Elia Mediterranean | 240 Hackensack Street
(Photo credit: @eliamediterraneanrestaurant)
Elia’s standout dishes include eggplant and zucchini chips cut paper-thin with yogurt spread, butternut squash schnitzel, and a seafood raw bar. Executive chef Jose Luis Falcon gives inspired twists to Mediterranean cuisine while staying true to age-old recipes for lavraki, fagri, and other signature dishes. Elia’s dress code states: “No baseball caps, sports apparel, flip-flops, or tank tops,” so you might take dining there as an opportunity to dress up a bit.
The Yard House | American Dream Way
The Yard House Gastropub is located in the American Dream Mall shopping mall in Court A, Level 3, where sports apparel is not a problem. The menu is peppered with novelty foods fit for a fancy Super Bowl party: poke nachos, vampire tacos, slider-piled plates, and Wisconsin fried cheese curds, to name a few. It claims the world’s largest selection of draft beer with 130 taps and a full-service bar, which means that finders should walk, not drive, from the restaurant to the MetLife Stadium (via the pedestrian bridge).
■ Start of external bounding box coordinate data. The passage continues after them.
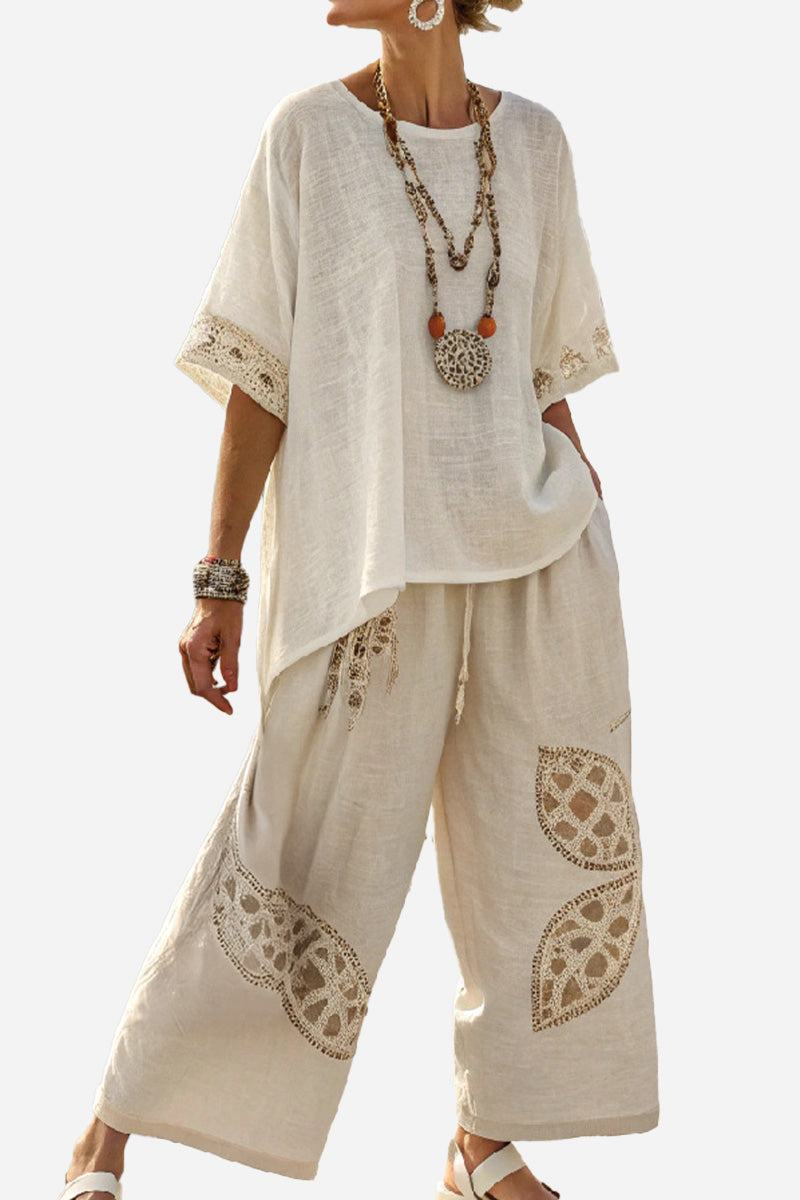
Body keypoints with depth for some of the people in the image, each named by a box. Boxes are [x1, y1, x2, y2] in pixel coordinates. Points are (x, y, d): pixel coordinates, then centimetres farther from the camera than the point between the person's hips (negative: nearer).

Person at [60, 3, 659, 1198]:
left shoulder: (532, 140, 8)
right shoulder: (308, 132, -1)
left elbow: (545, 370, 14)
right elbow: (260, 376, -3)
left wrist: (585, 528, 13)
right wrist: (219, 581, -7)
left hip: (532, 553, 4)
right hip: (364, 551, -4)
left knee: (556, 851, 4)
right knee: (311, 861, -4)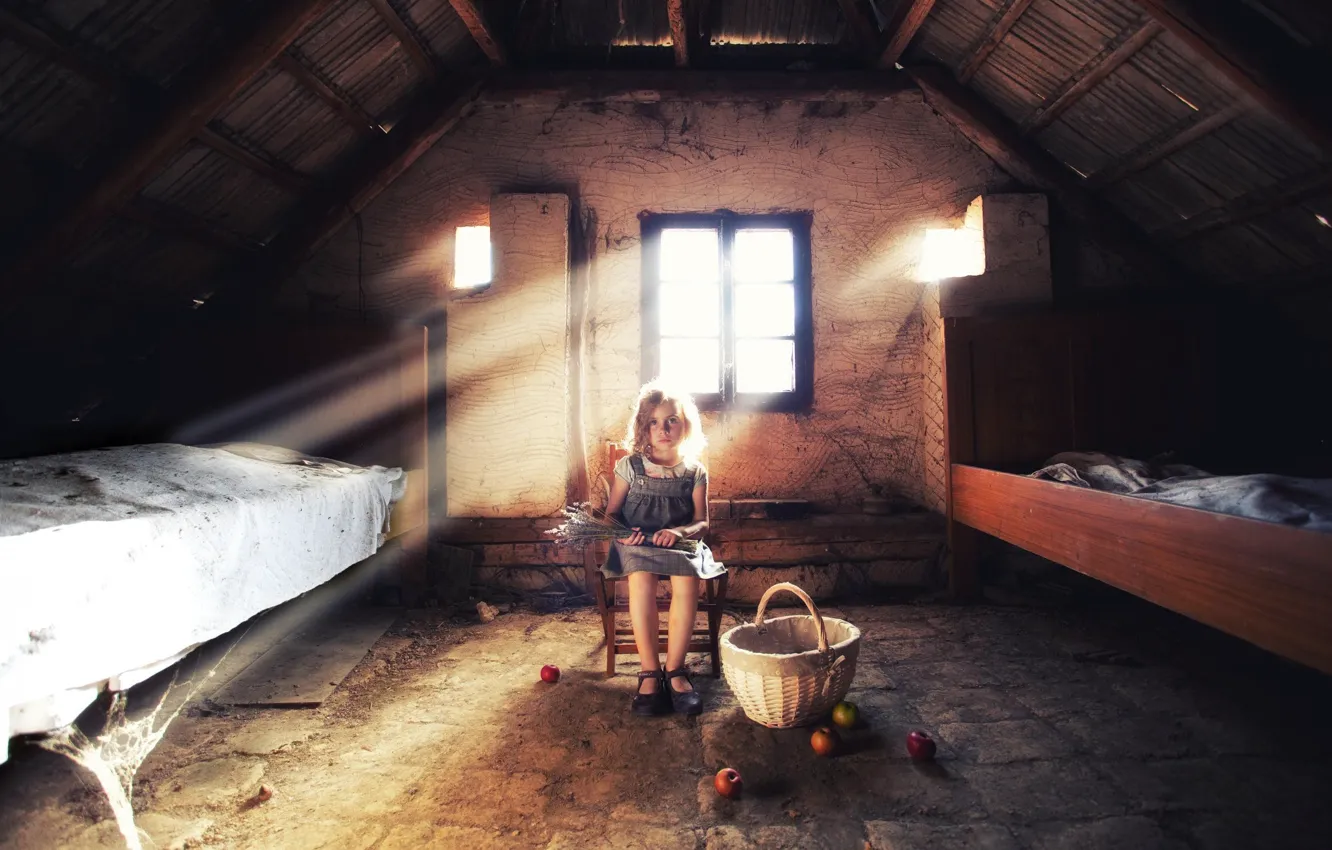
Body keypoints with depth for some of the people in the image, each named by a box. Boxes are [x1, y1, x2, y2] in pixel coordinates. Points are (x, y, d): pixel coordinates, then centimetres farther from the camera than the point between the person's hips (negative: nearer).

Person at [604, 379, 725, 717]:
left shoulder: (694, 471, 9)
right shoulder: (629, 466, 7)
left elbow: (702, 522, 6)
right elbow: (611, 513, 10)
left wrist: (679, 531, -15)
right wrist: (621, 532, -13)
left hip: (681, 544, 1)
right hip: (636, 544, 0)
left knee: (687, 579, -33)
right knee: (641, 577, -35)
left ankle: (674, 669, -20)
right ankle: (649, 671, -25)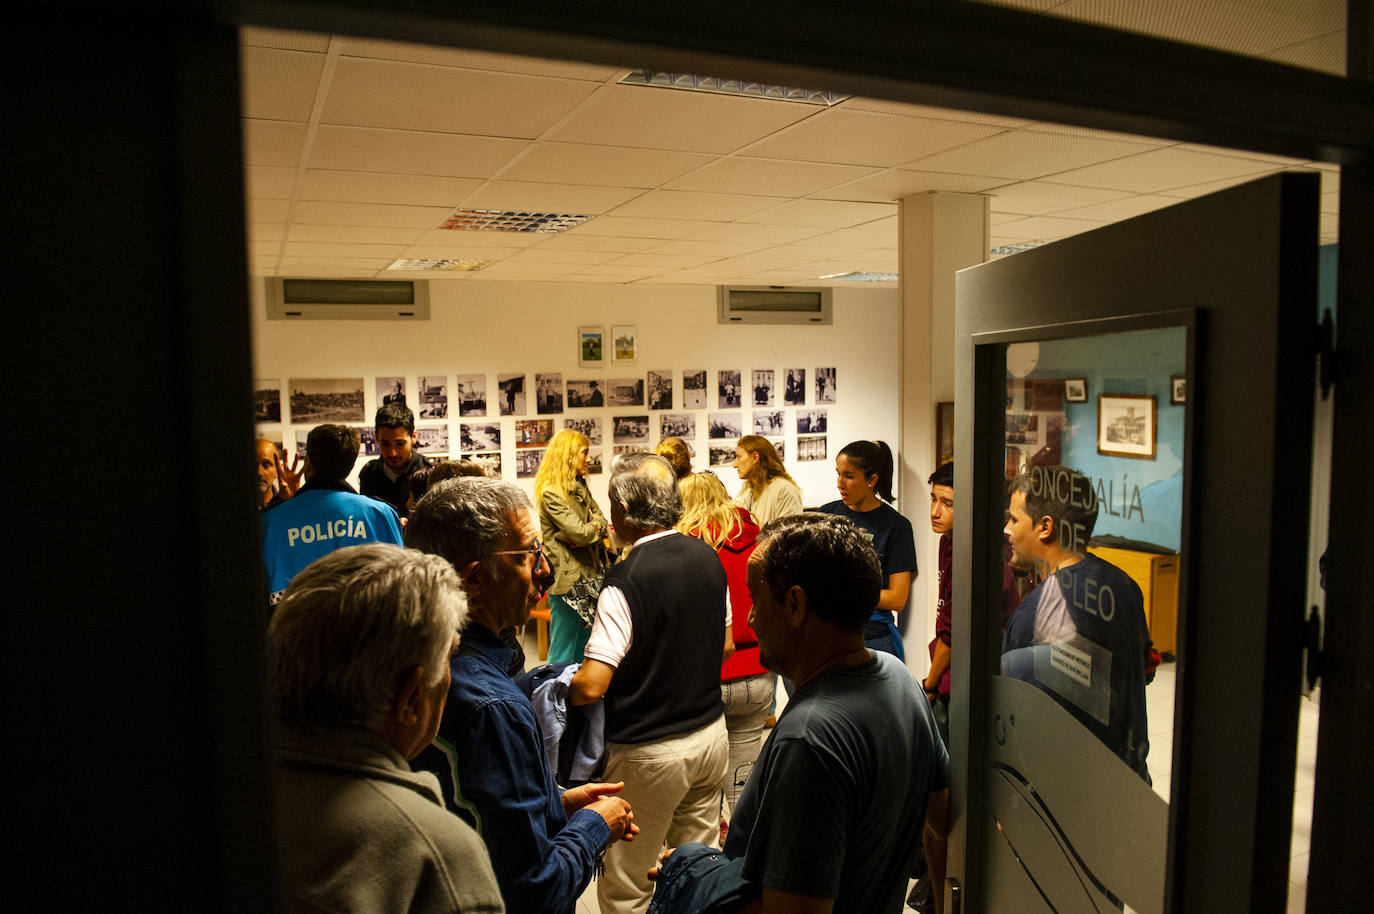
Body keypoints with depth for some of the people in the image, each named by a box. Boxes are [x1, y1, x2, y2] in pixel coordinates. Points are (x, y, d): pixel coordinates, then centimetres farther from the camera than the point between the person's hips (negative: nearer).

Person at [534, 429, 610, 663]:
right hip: (567, 578, -8)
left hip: (589, 574, 8)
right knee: (563, 655, -1)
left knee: (583, 651, 14)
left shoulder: (580, 487, 14)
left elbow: (603, 526, 10)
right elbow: (580, 534, -19)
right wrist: (596, 527, 1)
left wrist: (592, 527, -10)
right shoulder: (551, 493, -14)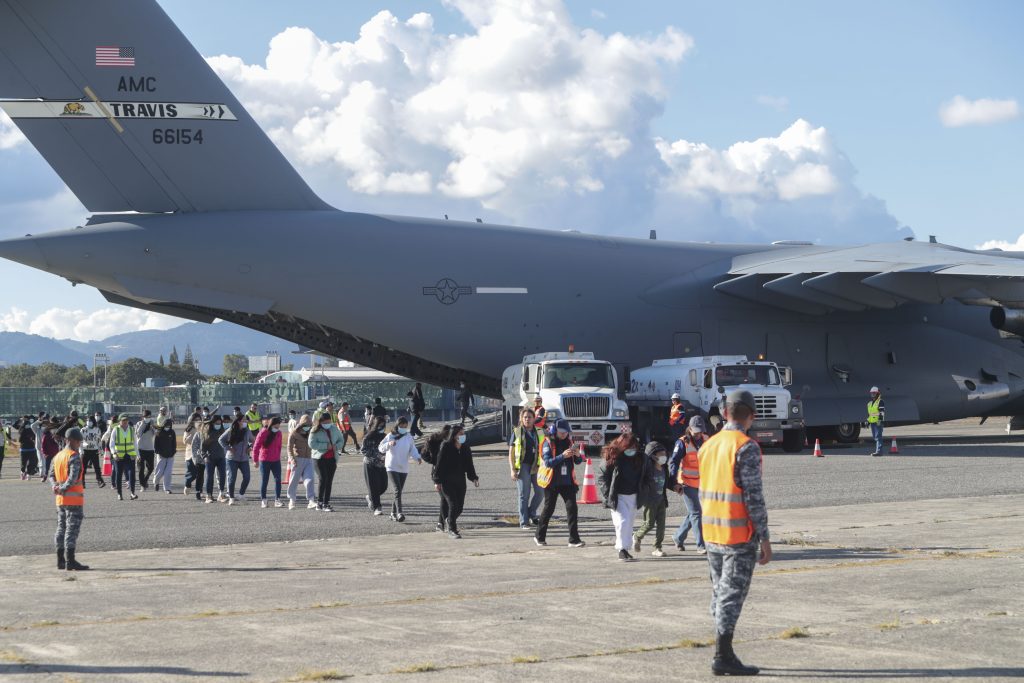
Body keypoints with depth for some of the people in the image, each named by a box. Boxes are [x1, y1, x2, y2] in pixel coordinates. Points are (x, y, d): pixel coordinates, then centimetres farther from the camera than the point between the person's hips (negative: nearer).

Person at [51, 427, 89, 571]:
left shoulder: (57, 456, 12)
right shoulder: (75, 456, -14)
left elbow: (53, 475, 13)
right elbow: (73, 478, -23)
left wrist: (56, 486, -4)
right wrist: (63, 489, -12)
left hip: (60, 499, 8)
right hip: (74, 499, -8)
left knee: (61, 528, 14)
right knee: (72, 529, -7)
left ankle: (60, 560, 17)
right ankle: (70, 562, -9)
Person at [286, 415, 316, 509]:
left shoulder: (310, 433, 15)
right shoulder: (294, 433, -2)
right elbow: (290, 447, -7)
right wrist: (292, 459, -18)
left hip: (308, 460, 4)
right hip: (298, 459, -4)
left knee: (309, 480, -12)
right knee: (294, 480, 3)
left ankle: (311, 501, -21)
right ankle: (292, 500, 19)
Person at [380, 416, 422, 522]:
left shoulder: (409, 437, 5)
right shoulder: (390, 436, -4)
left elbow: (412, 450, 5)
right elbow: (381, 448, -6)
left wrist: (417, 458, -15)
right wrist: (389, 444, -25)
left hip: (404, 468, 4)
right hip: (392, 467, -4)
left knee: (399, 490, 10)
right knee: (397, 489, -17)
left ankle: (393, 512, 23)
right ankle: (399, 513, -24)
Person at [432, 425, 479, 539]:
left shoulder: (466, 449, 7)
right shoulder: (446, 447, -9)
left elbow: (469, 465, 13)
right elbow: (440, 464, -8)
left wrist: (474, 478, 1)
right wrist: (437, 481, -10)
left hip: (460, 481, 5)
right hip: (447, 481, -5)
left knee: (460, 506, 6)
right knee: (453, 504, -14)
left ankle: (450, 521, 36)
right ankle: (452, 529, -3)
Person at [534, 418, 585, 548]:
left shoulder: (569, 442, 8)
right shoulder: (548, 443, -7)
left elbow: (578, 462, 10)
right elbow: (548, 462, -18)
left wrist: (578, 455, -13)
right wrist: (562, 456, -29)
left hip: (567, 481, 4)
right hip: (552, 482, -3)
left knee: (572, 508, -8)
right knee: (548, 509, 7)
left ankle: (574, 540, -9)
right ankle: (540, 537, 24)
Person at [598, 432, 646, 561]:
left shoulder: (640, 459, 2)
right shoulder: (613, 459, -10)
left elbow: (643, 477, 16)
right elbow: (601, 478, -5)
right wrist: (608, 494, -12)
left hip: (633, 496, 5)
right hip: (618, 497, -4)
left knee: (629, 524, 10)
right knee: (622, 521, -14)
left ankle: (626, 549, 21)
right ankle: (622, 549, -9)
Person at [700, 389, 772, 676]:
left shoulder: (709, 445, 10)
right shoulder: (746, 447, -13)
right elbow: (753, 496, -16)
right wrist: (765, 539, -12)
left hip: (712, 534, 7)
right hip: (740, 534, -7)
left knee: (720, 593, 13)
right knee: (732, 594, -4)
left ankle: (724, 653, 16)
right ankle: (723, 657, -5)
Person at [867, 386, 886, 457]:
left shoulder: (880, 402, -6)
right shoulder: (870, 403, 20)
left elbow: (882, 412, -14)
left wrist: (881, 420, -22)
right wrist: (868, 421, 23)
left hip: (878, 422, -9)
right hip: (872, 422, 9)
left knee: (878, 436, -12)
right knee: (874, 436, 11)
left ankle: (878, 451, -16)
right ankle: (878, 450, 19)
Ho Ho Restaurant | 235 Paterson Avenue
At Ho Ho Restaurant, traditional Korean and Japanese plates pull in loyal customers with sought-after bibimbap, kimchi, and bulgogi. It’s a cozy restaurant for very casual dining. The unique warning — “Our seafood menu items may contain seashells and are not recommended for people with weak teeth” — will likely read to some as a challenge.